→ **WHAT THIS TASK INVOLVES**: List, from the lines below, each one with "SilkS" in it.

→ **DATA FOR PROCESSING**:
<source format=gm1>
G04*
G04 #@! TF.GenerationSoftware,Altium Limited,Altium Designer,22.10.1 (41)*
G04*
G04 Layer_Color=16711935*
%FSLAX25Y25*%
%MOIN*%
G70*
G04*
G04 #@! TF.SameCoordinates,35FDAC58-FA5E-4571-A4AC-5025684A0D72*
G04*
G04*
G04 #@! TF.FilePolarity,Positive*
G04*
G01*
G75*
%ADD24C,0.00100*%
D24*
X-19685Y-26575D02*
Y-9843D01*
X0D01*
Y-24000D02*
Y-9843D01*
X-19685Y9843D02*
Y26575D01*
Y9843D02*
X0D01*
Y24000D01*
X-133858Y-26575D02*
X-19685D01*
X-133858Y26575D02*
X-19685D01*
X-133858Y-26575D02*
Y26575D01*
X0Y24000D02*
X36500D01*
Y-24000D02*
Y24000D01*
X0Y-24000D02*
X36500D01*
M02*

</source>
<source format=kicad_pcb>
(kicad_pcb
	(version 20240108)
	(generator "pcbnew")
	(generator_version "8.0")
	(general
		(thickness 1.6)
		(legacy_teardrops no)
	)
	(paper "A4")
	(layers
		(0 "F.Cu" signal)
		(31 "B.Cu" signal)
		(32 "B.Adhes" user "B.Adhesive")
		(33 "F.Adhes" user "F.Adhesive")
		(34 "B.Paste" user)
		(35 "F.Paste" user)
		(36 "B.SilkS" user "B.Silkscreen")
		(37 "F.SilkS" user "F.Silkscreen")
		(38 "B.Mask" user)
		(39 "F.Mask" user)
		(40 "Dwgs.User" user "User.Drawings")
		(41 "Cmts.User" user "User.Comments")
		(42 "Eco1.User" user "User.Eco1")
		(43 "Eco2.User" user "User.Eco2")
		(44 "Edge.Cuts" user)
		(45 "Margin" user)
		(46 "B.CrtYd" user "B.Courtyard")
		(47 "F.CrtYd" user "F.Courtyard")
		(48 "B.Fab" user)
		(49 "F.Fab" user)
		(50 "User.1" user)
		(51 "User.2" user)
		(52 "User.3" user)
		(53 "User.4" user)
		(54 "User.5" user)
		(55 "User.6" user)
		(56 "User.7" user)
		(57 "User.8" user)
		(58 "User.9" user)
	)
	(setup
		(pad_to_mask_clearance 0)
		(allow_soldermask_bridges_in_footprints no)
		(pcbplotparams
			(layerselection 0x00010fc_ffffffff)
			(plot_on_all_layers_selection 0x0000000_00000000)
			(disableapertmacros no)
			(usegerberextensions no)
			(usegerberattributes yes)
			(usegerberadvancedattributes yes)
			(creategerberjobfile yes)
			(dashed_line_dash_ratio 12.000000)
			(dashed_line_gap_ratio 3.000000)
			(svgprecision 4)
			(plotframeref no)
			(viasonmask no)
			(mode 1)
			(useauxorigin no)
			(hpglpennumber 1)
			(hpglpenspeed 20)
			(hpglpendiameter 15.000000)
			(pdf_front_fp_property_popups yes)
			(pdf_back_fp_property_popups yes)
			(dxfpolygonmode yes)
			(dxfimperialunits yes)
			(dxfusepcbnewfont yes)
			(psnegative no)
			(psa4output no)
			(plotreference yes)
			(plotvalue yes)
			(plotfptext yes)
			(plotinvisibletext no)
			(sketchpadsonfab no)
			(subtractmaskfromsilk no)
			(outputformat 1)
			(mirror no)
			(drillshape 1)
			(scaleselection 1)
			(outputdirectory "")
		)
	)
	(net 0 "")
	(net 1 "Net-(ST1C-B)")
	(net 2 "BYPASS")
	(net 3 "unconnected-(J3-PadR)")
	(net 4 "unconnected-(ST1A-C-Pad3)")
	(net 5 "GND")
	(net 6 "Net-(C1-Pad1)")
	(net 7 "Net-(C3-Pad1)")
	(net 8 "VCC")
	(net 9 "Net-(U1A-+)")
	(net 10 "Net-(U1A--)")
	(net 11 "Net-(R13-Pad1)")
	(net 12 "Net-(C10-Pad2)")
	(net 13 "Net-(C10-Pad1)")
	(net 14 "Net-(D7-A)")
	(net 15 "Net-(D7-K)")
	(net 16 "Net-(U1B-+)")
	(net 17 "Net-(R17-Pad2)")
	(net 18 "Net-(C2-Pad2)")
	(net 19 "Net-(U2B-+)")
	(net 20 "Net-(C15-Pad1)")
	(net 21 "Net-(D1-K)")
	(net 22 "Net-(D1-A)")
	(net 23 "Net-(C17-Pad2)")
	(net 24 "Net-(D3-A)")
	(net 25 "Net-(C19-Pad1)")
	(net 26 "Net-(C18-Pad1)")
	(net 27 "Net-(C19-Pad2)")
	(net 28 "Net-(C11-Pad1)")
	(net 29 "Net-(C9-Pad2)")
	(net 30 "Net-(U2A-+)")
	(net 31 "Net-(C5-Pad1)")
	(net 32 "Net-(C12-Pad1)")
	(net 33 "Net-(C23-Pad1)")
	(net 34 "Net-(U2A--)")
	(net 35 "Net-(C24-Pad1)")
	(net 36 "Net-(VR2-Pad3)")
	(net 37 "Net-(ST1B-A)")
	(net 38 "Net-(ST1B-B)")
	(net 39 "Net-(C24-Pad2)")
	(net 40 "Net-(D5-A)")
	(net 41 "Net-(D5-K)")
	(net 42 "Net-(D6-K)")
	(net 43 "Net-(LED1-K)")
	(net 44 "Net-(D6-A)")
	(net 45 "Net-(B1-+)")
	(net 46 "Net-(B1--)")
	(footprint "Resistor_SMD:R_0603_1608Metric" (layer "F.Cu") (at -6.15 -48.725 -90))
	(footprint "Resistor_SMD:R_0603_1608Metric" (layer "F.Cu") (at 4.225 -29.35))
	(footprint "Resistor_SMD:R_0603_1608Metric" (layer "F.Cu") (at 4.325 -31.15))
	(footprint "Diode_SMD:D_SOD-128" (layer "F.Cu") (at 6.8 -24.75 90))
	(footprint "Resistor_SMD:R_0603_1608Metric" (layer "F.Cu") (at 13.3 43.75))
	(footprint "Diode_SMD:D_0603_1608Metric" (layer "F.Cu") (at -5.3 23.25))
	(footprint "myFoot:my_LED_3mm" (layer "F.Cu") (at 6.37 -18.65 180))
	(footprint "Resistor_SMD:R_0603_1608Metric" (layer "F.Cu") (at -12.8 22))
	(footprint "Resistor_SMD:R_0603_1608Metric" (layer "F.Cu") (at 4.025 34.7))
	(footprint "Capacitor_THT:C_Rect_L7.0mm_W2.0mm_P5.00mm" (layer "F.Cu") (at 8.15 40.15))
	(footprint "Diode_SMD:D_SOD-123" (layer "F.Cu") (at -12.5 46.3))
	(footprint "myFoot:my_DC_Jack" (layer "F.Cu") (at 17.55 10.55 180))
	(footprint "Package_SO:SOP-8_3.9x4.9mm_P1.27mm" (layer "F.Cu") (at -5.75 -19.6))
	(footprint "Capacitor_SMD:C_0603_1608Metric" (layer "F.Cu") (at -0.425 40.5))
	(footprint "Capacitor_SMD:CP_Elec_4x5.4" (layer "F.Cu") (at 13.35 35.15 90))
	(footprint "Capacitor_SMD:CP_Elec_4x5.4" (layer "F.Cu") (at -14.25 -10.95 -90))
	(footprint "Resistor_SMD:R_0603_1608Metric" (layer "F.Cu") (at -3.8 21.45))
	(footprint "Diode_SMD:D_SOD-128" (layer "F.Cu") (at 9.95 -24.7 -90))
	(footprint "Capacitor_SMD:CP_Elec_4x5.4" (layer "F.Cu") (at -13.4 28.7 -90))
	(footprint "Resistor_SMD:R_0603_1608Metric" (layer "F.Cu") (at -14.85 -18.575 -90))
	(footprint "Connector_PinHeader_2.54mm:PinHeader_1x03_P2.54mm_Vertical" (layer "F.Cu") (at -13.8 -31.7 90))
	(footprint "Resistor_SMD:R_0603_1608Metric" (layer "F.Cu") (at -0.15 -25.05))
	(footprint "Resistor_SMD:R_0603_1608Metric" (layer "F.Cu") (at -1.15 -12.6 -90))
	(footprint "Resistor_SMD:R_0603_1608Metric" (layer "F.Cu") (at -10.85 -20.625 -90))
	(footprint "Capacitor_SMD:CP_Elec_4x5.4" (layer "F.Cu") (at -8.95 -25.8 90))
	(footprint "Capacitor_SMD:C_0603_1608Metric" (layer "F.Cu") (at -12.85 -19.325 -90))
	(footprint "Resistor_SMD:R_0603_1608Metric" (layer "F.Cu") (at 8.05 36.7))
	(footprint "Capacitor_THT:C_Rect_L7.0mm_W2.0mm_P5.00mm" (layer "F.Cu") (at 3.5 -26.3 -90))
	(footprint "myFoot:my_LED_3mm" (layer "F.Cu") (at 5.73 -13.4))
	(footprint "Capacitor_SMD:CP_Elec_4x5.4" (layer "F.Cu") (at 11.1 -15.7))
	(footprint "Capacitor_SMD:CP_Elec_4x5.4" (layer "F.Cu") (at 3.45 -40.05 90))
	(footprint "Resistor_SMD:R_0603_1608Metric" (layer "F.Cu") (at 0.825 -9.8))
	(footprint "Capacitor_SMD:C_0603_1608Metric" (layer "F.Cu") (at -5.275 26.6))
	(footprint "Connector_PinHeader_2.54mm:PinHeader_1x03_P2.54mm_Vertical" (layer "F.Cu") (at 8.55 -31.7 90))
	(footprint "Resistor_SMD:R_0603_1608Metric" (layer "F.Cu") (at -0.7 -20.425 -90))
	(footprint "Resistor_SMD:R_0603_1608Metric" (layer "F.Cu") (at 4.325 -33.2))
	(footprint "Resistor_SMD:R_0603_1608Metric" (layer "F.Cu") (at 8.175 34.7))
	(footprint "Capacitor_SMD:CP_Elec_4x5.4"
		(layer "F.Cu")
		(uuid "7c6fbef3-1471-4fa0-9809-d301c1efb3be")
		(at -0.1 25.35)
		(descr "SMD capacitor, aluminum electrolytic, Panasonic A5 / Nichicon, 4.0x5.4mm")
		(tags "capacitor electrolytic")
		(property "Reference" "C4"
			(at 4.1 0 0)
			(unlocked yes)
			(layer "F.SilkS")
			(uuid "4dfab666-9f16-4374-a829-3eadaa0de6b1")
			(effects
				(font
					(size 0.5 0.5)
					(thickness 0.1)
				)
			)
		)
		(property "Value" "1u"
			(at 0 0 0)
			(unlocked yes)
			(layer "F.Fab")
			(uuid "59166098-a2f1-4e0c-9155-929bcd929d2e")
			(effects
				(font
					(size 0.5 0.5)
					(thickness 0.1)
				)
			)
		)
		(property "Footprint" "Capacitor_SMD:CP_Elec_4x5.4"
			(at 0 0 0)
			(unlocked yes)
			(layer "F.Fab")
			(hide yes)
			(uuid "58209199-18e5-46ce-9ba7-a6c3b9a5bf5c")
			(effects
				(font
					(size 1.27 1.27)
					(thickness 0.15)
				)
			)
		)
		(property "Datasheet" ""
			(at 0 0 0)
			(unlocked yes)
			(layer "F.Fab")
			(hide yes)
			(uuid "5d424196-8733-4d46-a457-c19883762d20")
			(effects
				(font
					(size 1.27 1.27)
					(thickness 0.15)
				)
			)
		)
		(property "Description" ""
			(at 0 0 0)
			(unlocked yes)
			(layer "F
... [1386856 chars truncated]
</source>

...

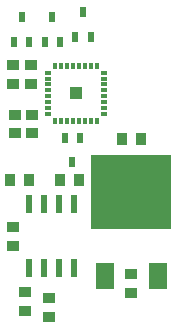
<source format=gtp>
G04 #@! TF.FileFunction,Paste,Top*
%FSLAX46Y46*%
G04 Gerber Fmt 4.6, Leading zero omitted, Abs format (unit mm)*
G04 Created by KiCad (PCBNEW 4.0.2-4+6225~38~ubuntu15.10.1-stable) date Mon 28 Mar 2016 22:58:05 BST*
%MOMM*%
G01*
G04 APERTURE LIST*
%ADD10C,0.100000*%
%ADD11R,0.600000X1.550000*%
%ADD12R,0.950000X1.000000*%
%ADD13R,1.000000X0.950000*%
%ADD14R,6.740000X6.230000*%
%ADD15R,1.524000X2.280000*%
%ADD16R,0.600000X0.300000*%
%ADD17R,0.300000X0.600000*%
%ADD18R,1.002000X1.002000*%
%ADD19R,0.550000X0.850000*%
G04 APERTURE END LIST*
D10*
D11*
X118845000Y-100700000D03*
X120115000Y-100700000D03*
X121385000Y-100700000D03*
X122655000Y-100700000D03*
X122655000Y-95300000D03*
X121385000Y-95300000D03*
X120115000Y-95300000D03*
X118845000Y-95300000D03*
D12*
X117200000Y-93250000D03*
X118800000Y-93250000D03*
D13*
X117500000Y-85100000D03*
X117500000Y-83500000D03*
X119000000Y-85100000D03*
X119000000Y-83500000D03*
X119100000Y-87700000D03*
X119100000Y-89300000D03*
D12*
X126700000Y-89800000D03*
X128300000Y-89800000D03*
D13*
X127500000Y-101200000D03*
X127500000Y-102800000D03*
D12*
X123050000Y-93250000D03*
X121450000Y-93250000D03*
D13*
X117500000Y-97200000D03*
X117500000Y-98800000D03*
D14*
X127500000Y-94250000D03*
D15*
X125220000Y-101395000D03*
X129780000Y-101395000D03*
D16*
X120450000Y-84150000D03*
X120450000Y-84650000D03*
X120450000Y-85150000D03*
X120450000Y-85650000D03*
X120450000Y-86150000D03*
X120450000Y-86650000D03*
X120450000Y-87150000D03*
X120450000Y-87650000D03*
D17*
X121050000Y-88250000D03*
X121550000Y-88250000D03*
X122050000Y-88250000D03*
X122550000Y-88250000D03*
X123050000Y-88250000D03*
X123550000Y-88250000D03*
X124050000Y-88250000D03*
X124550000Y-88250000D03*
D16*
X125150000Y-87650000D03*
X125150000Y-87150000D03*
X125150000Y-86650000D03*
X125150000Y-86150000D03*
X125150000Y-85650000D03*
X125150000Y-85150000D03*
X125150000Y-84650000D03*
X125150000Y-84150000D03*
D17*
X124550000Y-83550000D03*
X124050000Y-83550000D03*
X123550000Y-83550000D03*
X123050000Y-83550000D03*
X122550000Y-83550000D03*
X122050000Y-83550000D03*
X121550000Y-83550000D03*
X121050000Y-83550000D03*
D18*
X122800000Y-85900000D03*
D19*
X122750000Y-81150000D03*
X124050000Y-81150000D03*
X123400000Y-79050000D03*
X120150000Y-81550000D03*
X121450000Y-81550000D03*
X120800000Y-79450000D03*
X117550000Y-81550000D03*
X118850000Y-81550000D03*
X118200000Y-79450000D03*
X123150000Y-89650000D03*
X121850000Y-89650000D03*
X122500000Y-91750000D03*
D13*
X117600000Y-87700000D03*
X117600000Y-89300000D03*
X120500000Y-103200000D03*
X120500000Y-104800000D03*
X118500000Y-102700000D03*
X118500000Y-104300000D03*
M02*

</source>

---

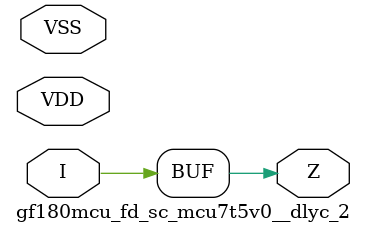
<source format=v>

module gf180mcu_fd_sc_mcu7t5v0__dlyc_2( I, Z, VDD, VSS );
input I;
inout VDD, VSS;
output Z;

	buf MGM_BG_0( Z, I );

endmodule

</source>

→ **COMPLETED EXERCISE**:
		(36 "B.SilkS" user "B.Silkscreen")
		(37 "F.SilkS" user "F.Silkscreen")
			(layer "F.SilkS")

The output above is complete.